Vice President-elect Kamala Harris is America.
She is a patchwork quilt that so many proud Americans can relate to. Oh, yes, and she’s a woman—the first woman to be Vice President of America. She isn’t shattering a glass ceiling, she is doing much more than that, she is building a whole new edifice. She has a history of “firsts,” and the vice-presidency is just one more to add to that list.
Harris became the first Black American to represent California in the United States Senate. She was the first Black American and woman to serve as California’s Attorney General. Harris was also the first woman and person of color to serve as San Francisco’s district attorney. Now, she will serve as the first Black American and South Asian vice president.
Harris has a heart for people, a trait one can see comes from her early surroundings. Her father, Donald Harris was Jamaican and her mother, Shyamala Gopalan, was an Indian-American immigrant. Harris along with her sister, Maya, grew up in a predominantly Black neighborhood in Berkeley, California.
She grew up in a melting pot of cultures, raised and reared by highly-educated parents. Her mother was a biologist who worked on breast cancer research and her father was a professor emeritus of economics at Stanford University. It’s no doubt that the seeds of success and humanity were planted in her childhood.
Her parents met during the Civil Rights movement and were both activists. They took part in protests for civil rights, the Vietnam War and voting rights. When Harris and Maya were born, they observed their parents fighting for civil rights, which obviously left an impression. It’s stated in her bio on www.harris.senate.gov, “the example of courageous leaders like Thurgood Marshall, Constance Baker Motley, and Charles Hamilton Houston, Kamala learned the kind of character it requires to stand up to the powerful, and resolved to spend her life advocating for those who could not defend themselves.”
Her character was constantly being shaped as she received her education from Howard University and a law degree from the University of California, Hastings. At Howard University, she became a member of the Alpha Kappa Alpha sorority, an organization with 300,000 members, which has a rich history of promoting social activism. But often times, true character is revealed at home.
Harris is married to lawyer, Doug Emhoff, who will be the first “second gentleman” and the first Jewish spouse of a vice president. She is a stepmother to Cole and Ella, Emhoff’s children from a previous marriage. In an interview with Elle Magazine in 2019, Harris spoke about how she and her husband took their time introducing her into his children’s lives.

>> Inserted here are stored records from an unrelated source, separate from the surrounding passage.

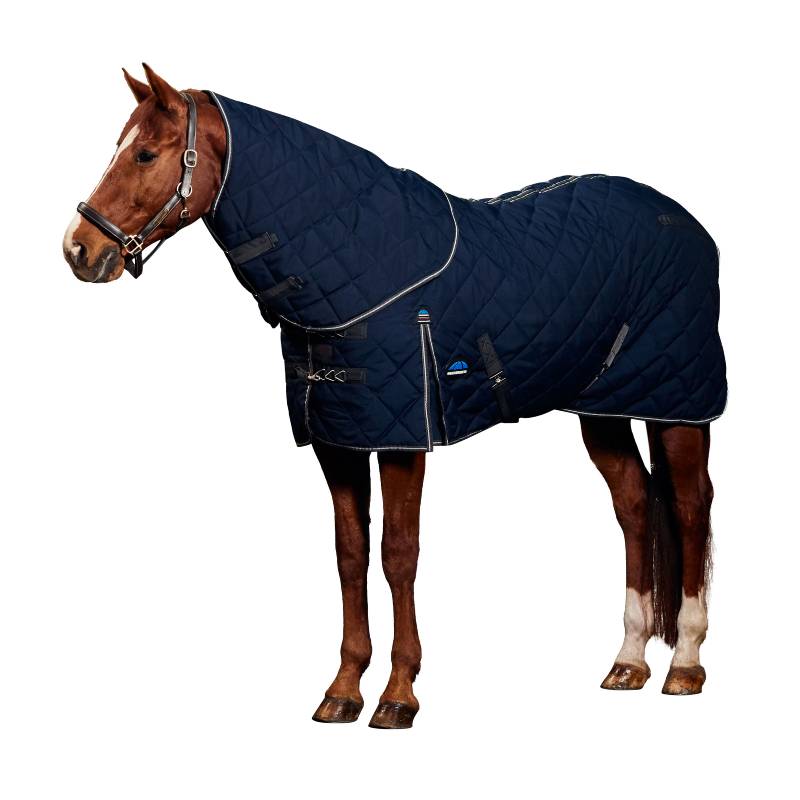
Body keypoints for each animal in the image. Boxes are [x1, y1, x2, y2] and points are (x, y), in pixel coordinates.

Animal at [63, 65, 722, 728]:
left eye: (146, 153)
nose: (78, 250)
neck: (364, 267)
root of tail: (687, 222)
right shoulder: (339, 439)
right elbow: (350, 555)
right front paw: (343, 689)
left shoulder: (403, 438)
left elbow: (398, 554)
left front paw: (399, 694)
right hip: (605, 409)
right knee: (634, 505)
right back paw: (629, 661)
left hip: (680, 405)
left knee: (691, 508)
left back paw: (685, 665)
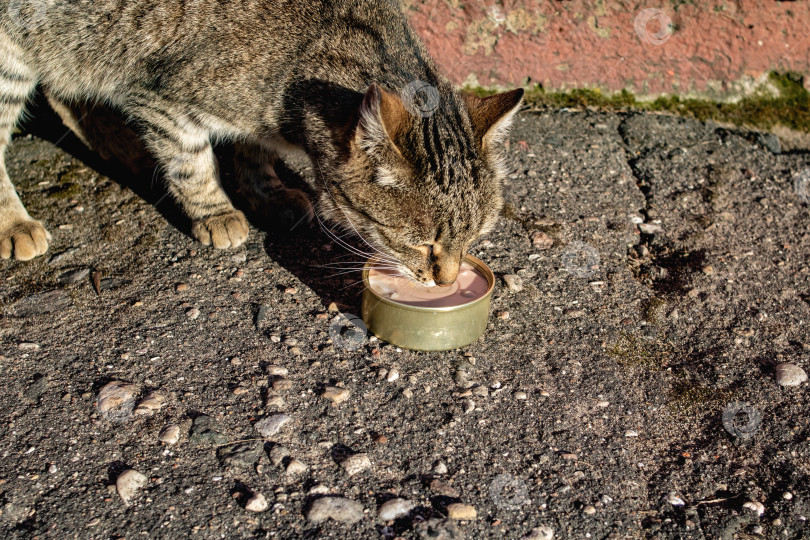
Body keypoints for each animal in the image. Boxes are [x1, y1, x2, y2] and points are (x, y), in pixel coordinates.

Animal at [0, 0, 520, 286]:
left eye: (474, 238)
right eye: (423, 244)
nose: (445, 281)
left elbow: (253, 149)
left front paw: (266, 192)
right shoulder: (160, 98)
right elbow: (191, 161)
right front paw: (217, 212)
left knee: (63, 88)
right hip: (12, 53)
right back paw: (14, 223)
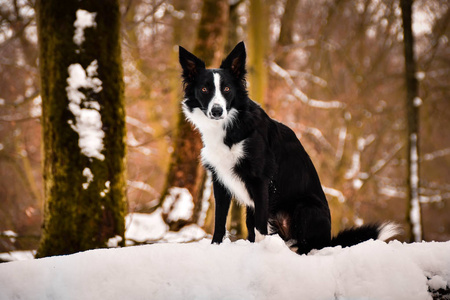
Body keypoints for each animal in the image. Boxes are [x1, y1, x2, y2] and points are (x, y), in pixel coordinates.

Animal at [179, 41, 398, 253]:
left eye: (226, 89)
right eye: (205, 89)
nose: (217, 111)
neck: (231, 125)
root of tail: (328, 239)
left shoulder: (260, 181)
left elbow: (260, 227)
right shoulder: (220, 180)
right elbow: (219, 221)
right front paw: (215, 247)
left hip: (304, 207)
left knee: (308, 245)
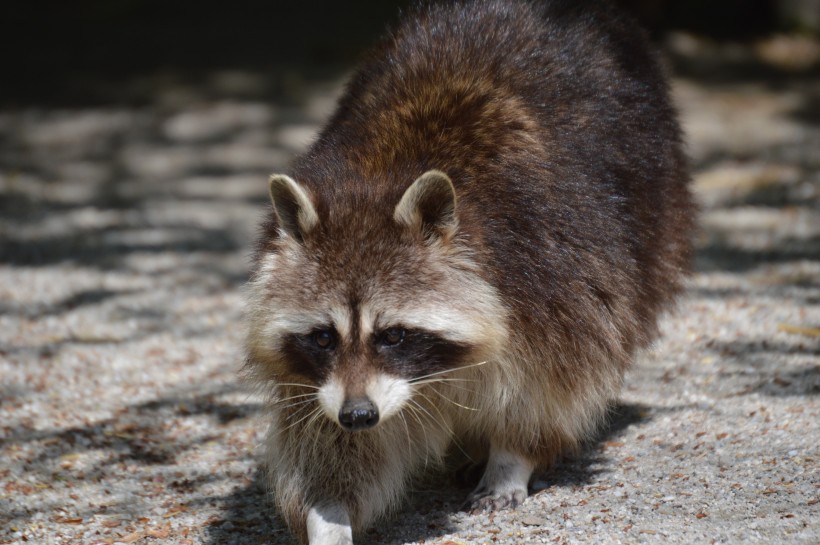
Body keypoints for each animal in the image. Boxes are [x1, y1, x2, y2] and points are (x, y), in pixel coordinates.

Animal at [243, 2, 692, 540]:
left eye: (393, 335)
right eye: (324, 336)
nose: (358, 414)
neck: (380, 179)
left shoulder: (552, 278)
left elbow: (550, 387)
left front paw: (511, 459)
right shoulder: (316, 381)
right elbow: (330, 447)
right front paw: (327, 518)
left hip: (653, 201)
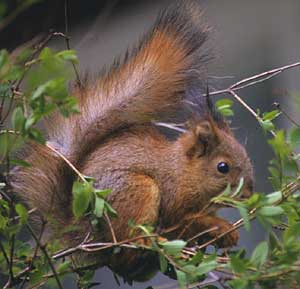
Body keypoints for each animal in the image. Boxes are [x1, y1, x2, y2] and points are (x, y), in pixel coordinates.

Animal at [11, 0, 253, 280]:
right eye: (222, 167)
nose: (249, 193)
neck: (184, 172)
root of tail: (86, 231)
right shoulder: (173, 201)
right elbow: (186, 222)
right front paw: (222, 228)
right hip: (137, 191)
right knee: (128, 246)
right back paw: (151, 244)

Here’s what Harris had to say about her blended family, “And I was determined not to insert myself in their lives until Doug and I had established we were in this for the long haul. Children need consistency; I didn’t want to insert myself into their lives as a temporary fixture because I didn’t want to disappoint them. There’s nothing worse than disappointing a child.”
This may seem like a small thing but it speaks largely of Harris’ character. She doesn’t take her responsibilities lightly and she doesn’t charge her way into situations either. She takes everything into consideration with her family and she plans to do the same thing with the country as well.
Harris is a longtime supporter and attendee of Bakewell Media and the L.A. Sentinel’s Taste of Soul Family Festival. Moving through a crowd of 350,000 plus, she never came across as campaigning. She chose to commune with people. She has a way of making people feel like they are a part of her family.
In 2015, she shared about Taste of Soul, “It’s one of the most enjoyable things I do all year, but it’s so important. Where else do you have all the community turn out and it’s about family, it’s about love of community, it’s about supporting our local businesses—it’s really one of the most important events all year in Los Angeles.”
During an interview held at the Sentinel in 2016 with California Black Publishers and Media on the importance of the Black vote, then Attorney General, Harris stated, “I learned a long time ago, that as a candidate, you can never get comfortable and that you have to run and continue running as if you are behind.”
She would go on to say what could be seen as a future prediction on her vice presidency win, “I have always and will continue to put my faith in God, not in polls, so me and my campaign will continue working and fighting to put the issues of this campaign before the people with the hope that we will be victorious in November.”
One may say Harris was destined to be on this path because she would set the tone for so many to follow. She has given possibility a face to women and people of color that many in the country recognize and see in the mirror. She is a woman of integrity, honor and grace.
Kamala Harris is our U.S. Vice President-elect, our American symbol of hope for a better tomorrow.